_The exercise_. Turn the lines below into a JSON list of strings with one string per line. Skip any blank lines and leave the pictures out.

════════════════

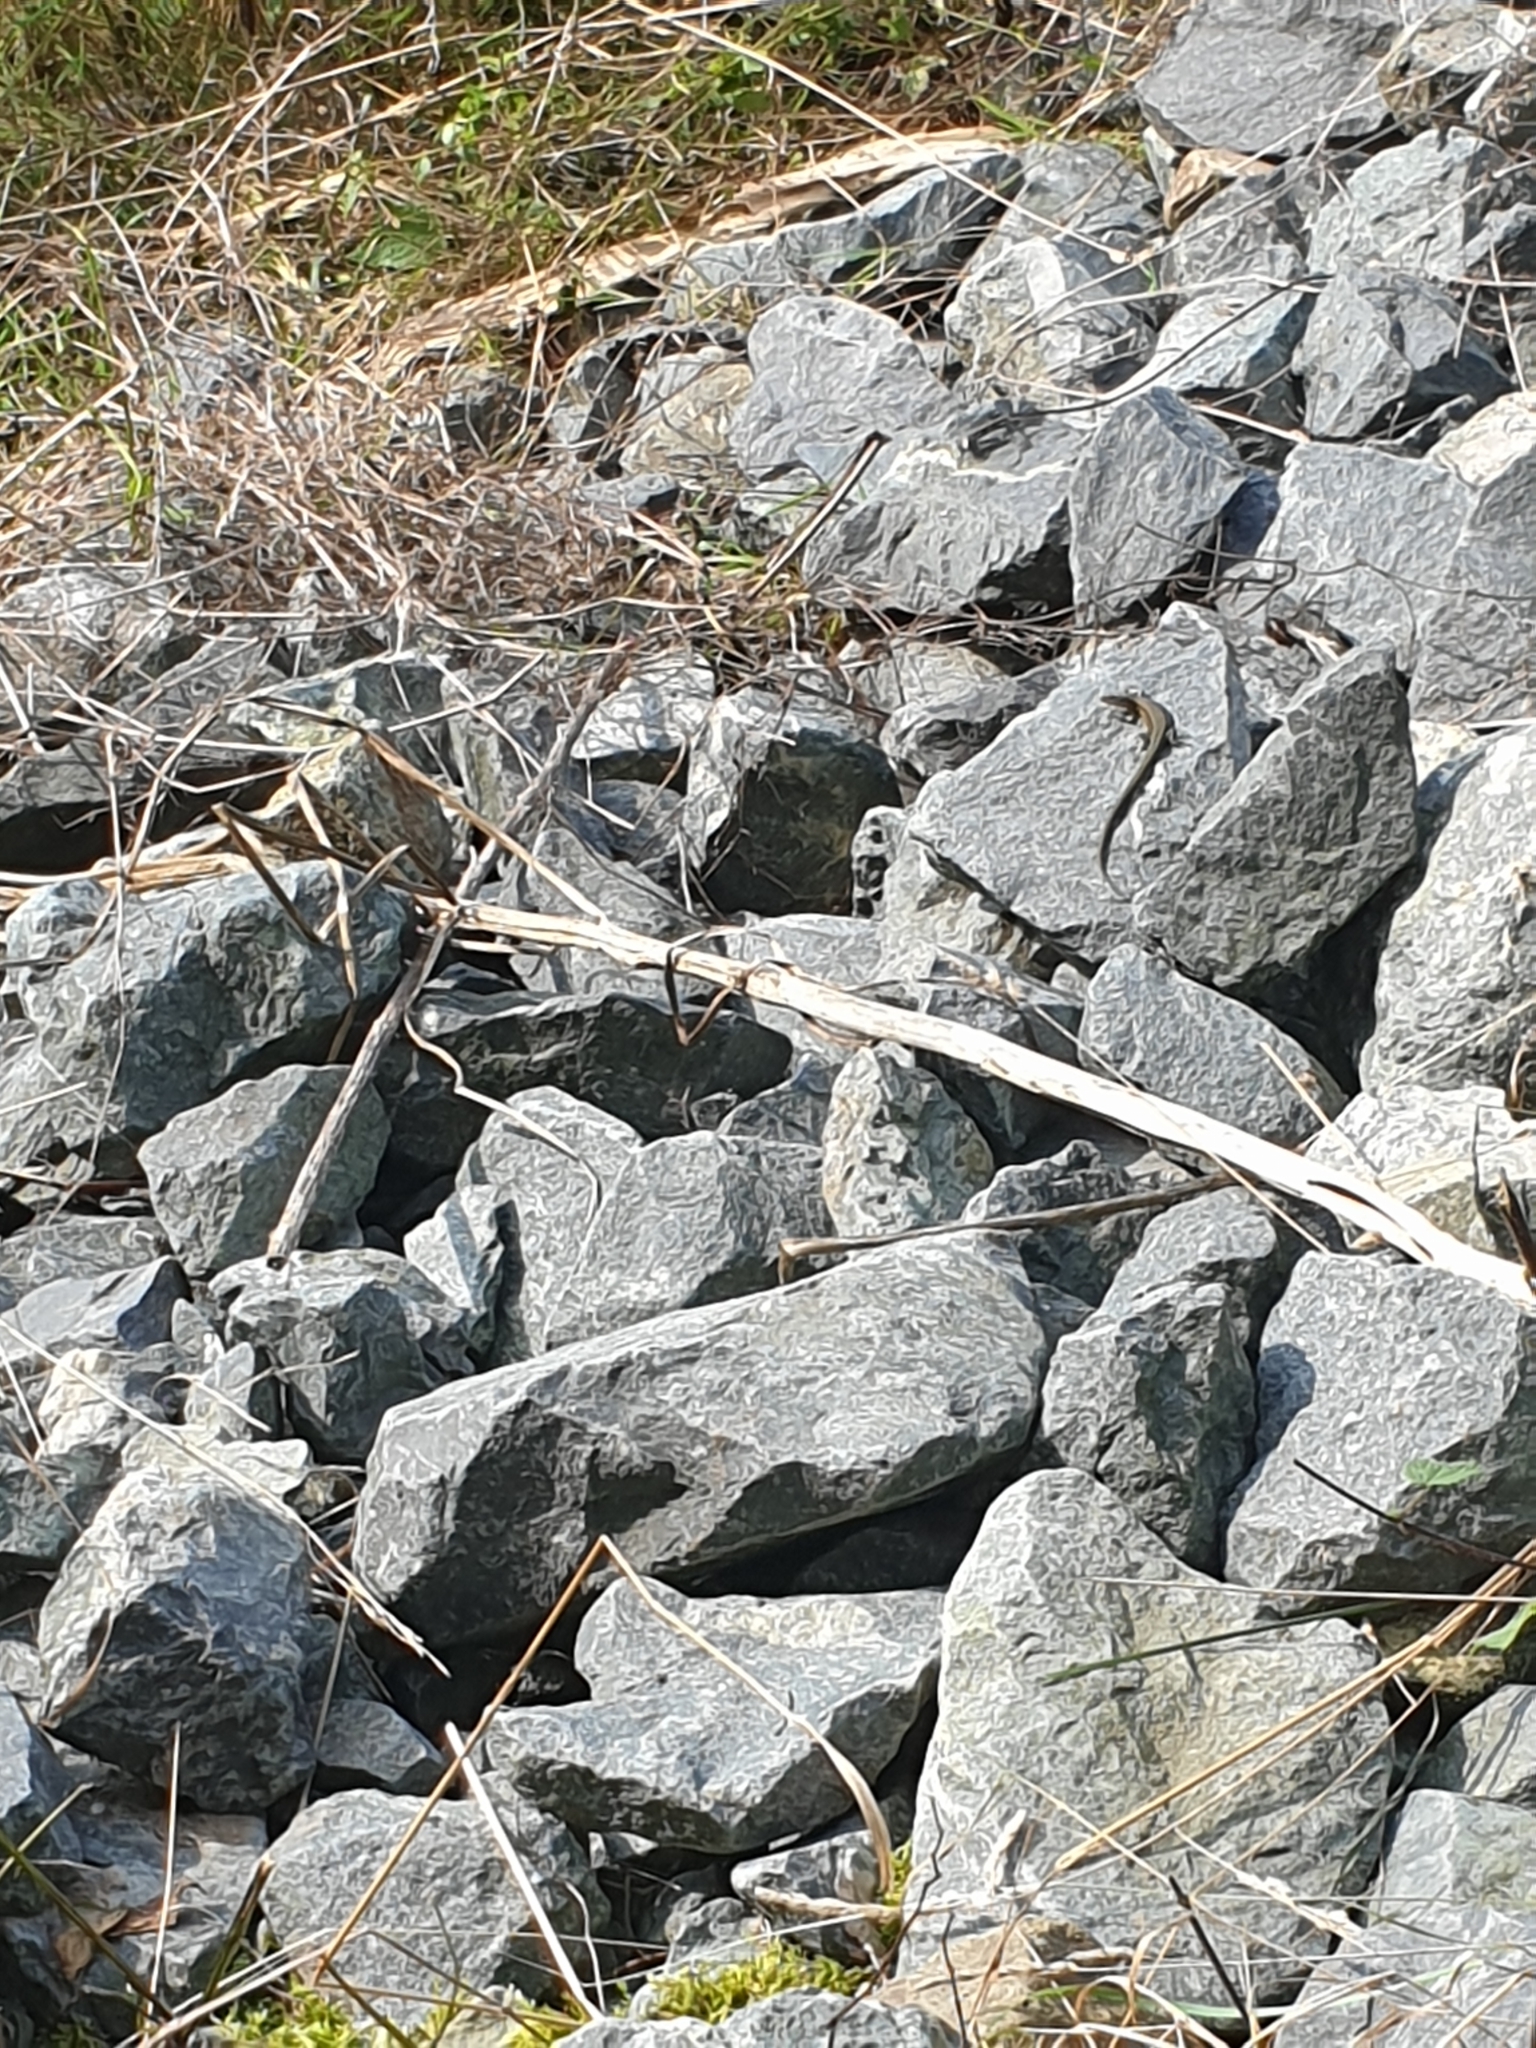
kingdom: Animalia
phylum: Chordata
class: Squamata
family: Lacertidae
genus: Zootoca
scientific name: Zootoca vivipara
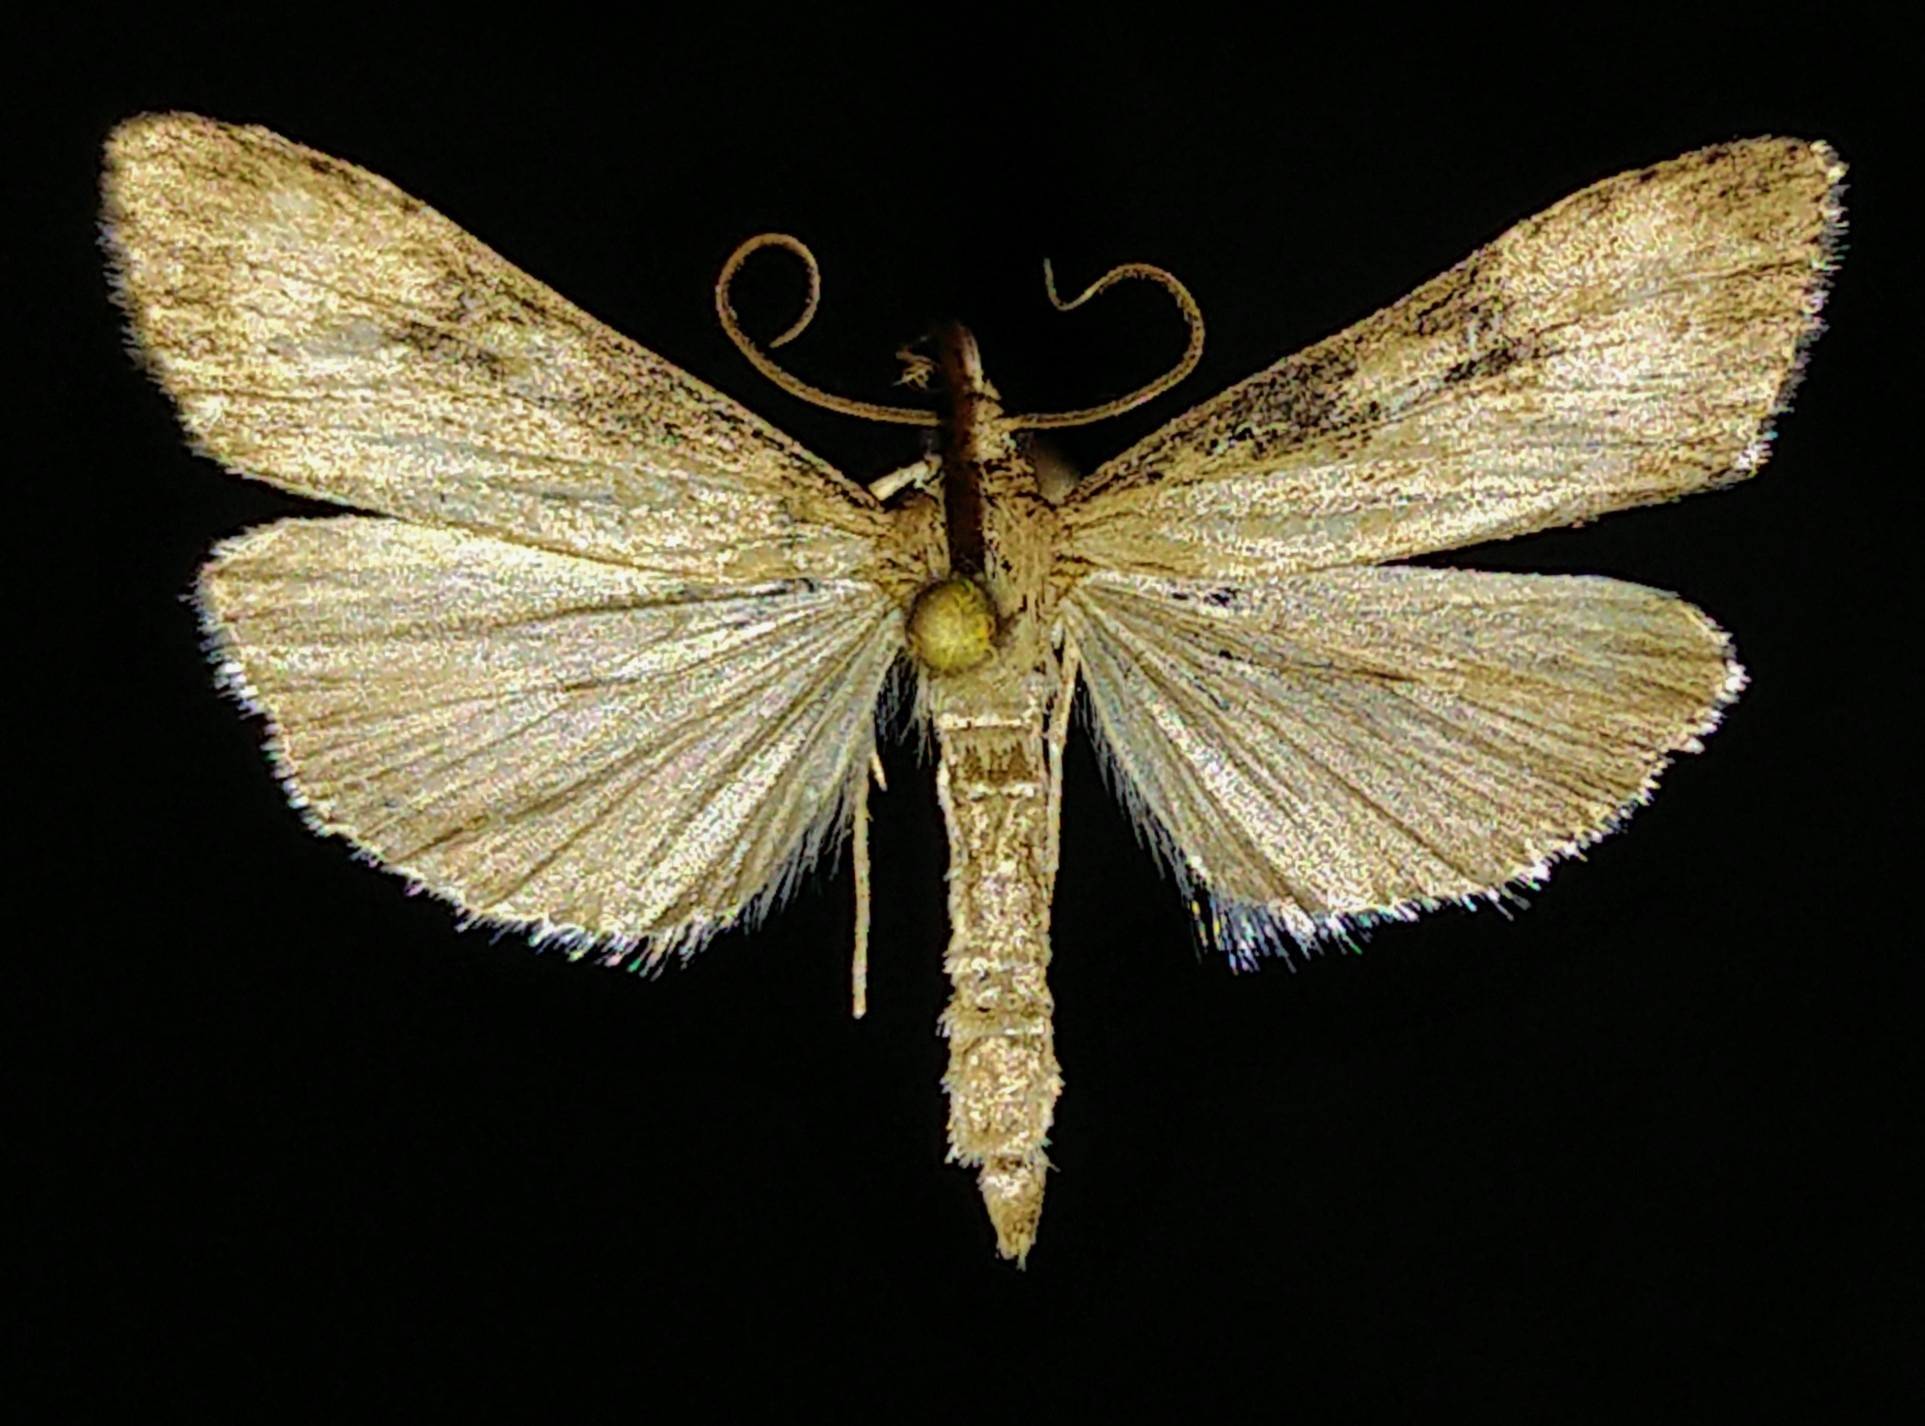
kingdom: Animalia
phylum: Arthropoda
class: Insecta
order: Lepidoptera
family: Crambidae
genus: Udea
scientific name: Udea itysalis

════════════════

_Result of the task_.
[
  "kingdom: Animalia",
  "phylum: Chordata",
  "class: Squamata",
  "family: Lacertidae",
  "genus: Zootoca",
  "scientific name: Zootoca vivipara",
  "kingdom: Animalia",
  "phylum: Arthropoda",
  "class: Insecta",
  "order: Lepidoptera",
  "family: Crambidae",
  "genus: Udea",
  "scientific name: Udea itysalis"
]